One of the aims of the event was to provide an up-to-date snapshot of the state of the art in this rapidly evolving field. The two invited talks by Prof. Stephen Penny (Sofar Ocean Technologies) and Prof. Damien Borth (University of St. Gallen) set the stage, with overview presentations of the state of the art, current challenges, and opportunities for adopting AI/ML solutions in data assimilation and Earth observation. From these talks, it was apparent that increasingly sophisticated ML techniques have further spread into research and operational practice in the Earth sciences and, more importantly, they are being tailored to this specific domain with compelling results.

On-site participants
On-site participants. The event was a hybrid on-site and online event, with about 120 people attending in person.

Thematic focus

The workshop was structured according to separate themes designed to cover the main application areas of ML in Earth observation, numerical weather prediction (NWP), and climate prediction:

  • Machine learning for Earth observations
  • Hybrid machine learning in data assimilation
  • Machine learning for model emulation and model discovery
  • Machine learning for user-oriented Earth science applications
  • Machine learning at the network edge and high-performance computing

In this edition, the last theme was added to the first four traditional areas. The aim was to encourage discussion of emerging topical areas of ML applications, such as observation processing on board of satellites (see the talk by Vit Ruzicka and poster presentations by Giacomo Acciarini and Andrea Spichtinger) and futuristic applications of AI/ML in quantum computing. In this latter area, the talks by Lisa Wörner and Bertrand Le Saux provided a fascinating snapshot of current and planned developments for the application of these techniques to Earth observation.

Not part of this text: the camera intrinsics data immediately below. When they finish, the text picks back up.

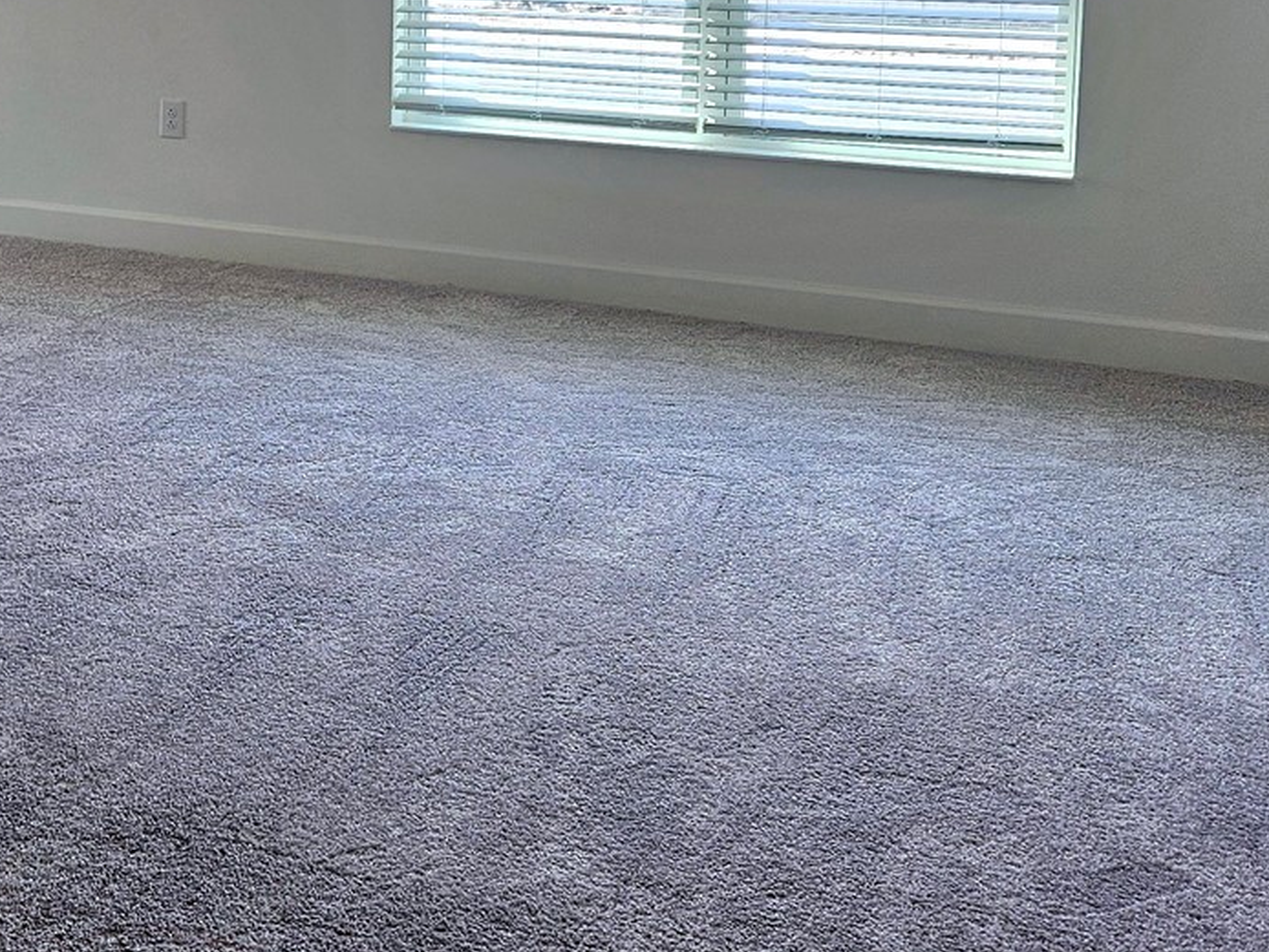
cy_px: 46
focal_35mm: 53
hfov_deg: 33.7
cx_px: 60
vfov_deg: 26.4
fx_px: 1944
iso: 25
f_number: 1.8
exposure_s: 1/172
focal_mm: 5.4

Another topic at the heart of numerous presentations and discussions is the possibility that in the not-too-distant future ML tools will completely supersede foundational NWP activities, such as data assimilation, model development and model emulation. Unsurprisingly, views were varied. While most participants felt that a more likely development path would involve ML components being introduced in specific parts of the NWP value chain, others advocated a bolder approach. This would involve substituting entire NWP activities with potentially faster and cheaper ML counterparts (see for example the talks by Sid Boukabara and Stephen Rasp). What is not controversial is the fact that things appear destined to move fast as big commercial players, such as NVIDIA and Google, enter the field of ML model emulators.

Working groups

Working group discussions for different thematic areas were organised to help participants explore the main ideas emerging from the in-person and poster presentations. They also served to report on the main current and predicted trends in each of the areas. The working groups were held in a hybrid format, with both in‑person and online attendees, which allowed a broad and very diverse participation. Preliminary findings from the working groups are available on the workshop website (, while a more detailed report is in preparation.


We are very encouraged by the large and unabated interest in this series of workshops, the excellent level of the presentations and discussions, and the very positive feedback received from participants. This confirms that the field of ML in the Earth sciences is still on an upward trajectory. The ECMWF–ESA workshops have a significant role to play in its development and in building a strong community of developers and practitioners.